DNA-origami templates program viral coat proteins to assemble capsids with defined shapes, delivering nuclease-resistant, serum-stable cargo protection—enabling rapid, on-demand design of nanocarriers for delivery, display, and analytics without heavy protein engineering.

Figure from Steitz et al. (2023). License CC BY 4.0
What we studied
We evaluated a modular strategy where user-defined DNA-origami nanostructures act as assembly platforms for single-protein capsids. By templating coat proteins onto 6-helix and 24-helix DNA-origami bundles (and RNA–DNA hybrids), the team directed capsid geometry and tested whether the resulting protein coatings protect the cargo.
Key results
- Programmable morphology: Origami templates controlled capsid shape, size, and topology, yielding defined polymorphs rather than uncontrolled mixtures.
- Cargo protection: The capsid coatings shielded encapsulated origami from DNase degradation and remained stable in serum-containing media.
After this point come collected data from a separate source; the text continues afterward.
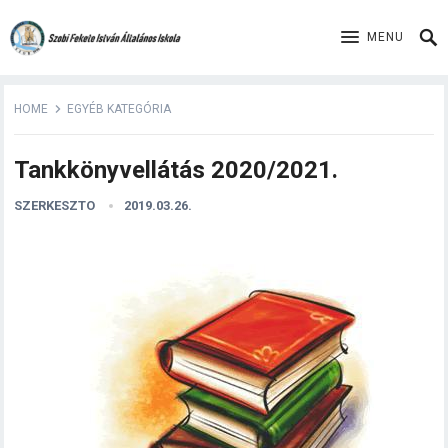
MENU
HOME
EGYÉB KATEGÓRIA
Tankkönyvellátás 2020/2021.
SZERKESZTO
2019.03.26.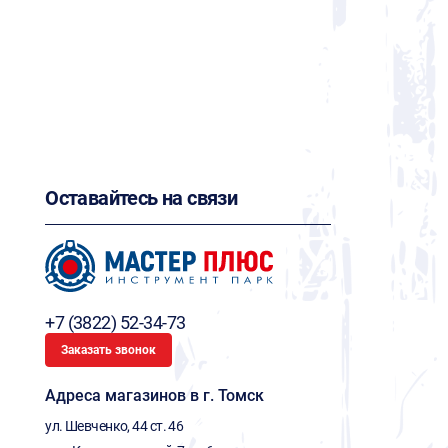
Оставайтесь на связи
+7 (3822) 52-34-73
Заказать звонок
Адреса магазинов в г. Томск
ул. Шевченко, 44 ст. 46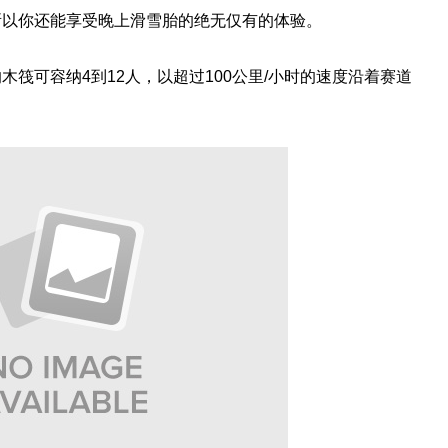
所以你还能享受晚上滑雪胎的绝无仅有的体验。
筏可容纳4到12人，以超过100公里/小时的速度沿着赛道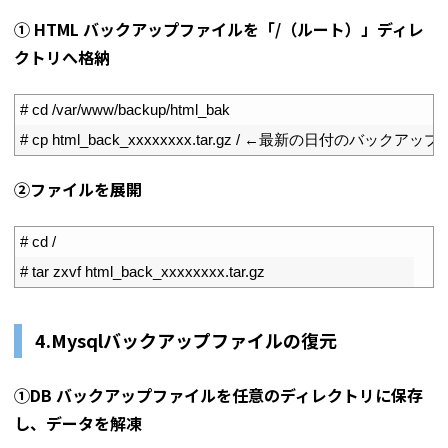
① HTML バックアップファイルを「/（ルート）」ディレ
クトリへ格納
1
# cd /var/www/backup/html_bak
2
# cp html_back_xxxxxxxx.tar.gz / ←最新の日付のバック
➁ファイルを展開
1
# cd /
2
# tar zxvf html_back_xxxxxxxx.tar.gz
4.Mysqlバックアップファイルの復元
①DB バックアップファイルを任意のディレクトリに保存
し、データを解凍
- Versatile materials: The approach generalized across different capsid proteins (NoV, SV40, MPyV VP1) and to RNA–DNA hybrid origami, broadening design space for therapeutics.
Why it matters
For biodesign teams building VLPs and nanocarriers, this demonstrates on-demand capsid engineering around a chosen cargo, with built-in nuclease protection. It enables rapid exploration of geometry–function relationships (e.g., cellular uptake, trafficking, antigen display) before committing to hard-to-reverse protein engineering programs.
Methods in brief
DNA/RNA–DNA origami design and folding; disassembly/reassembly of viral capsid proteins onto origami templates; negative-stain TEM and AFM; cryo-EM and helical reconstruction; biochemical stability assays in DNase and serum.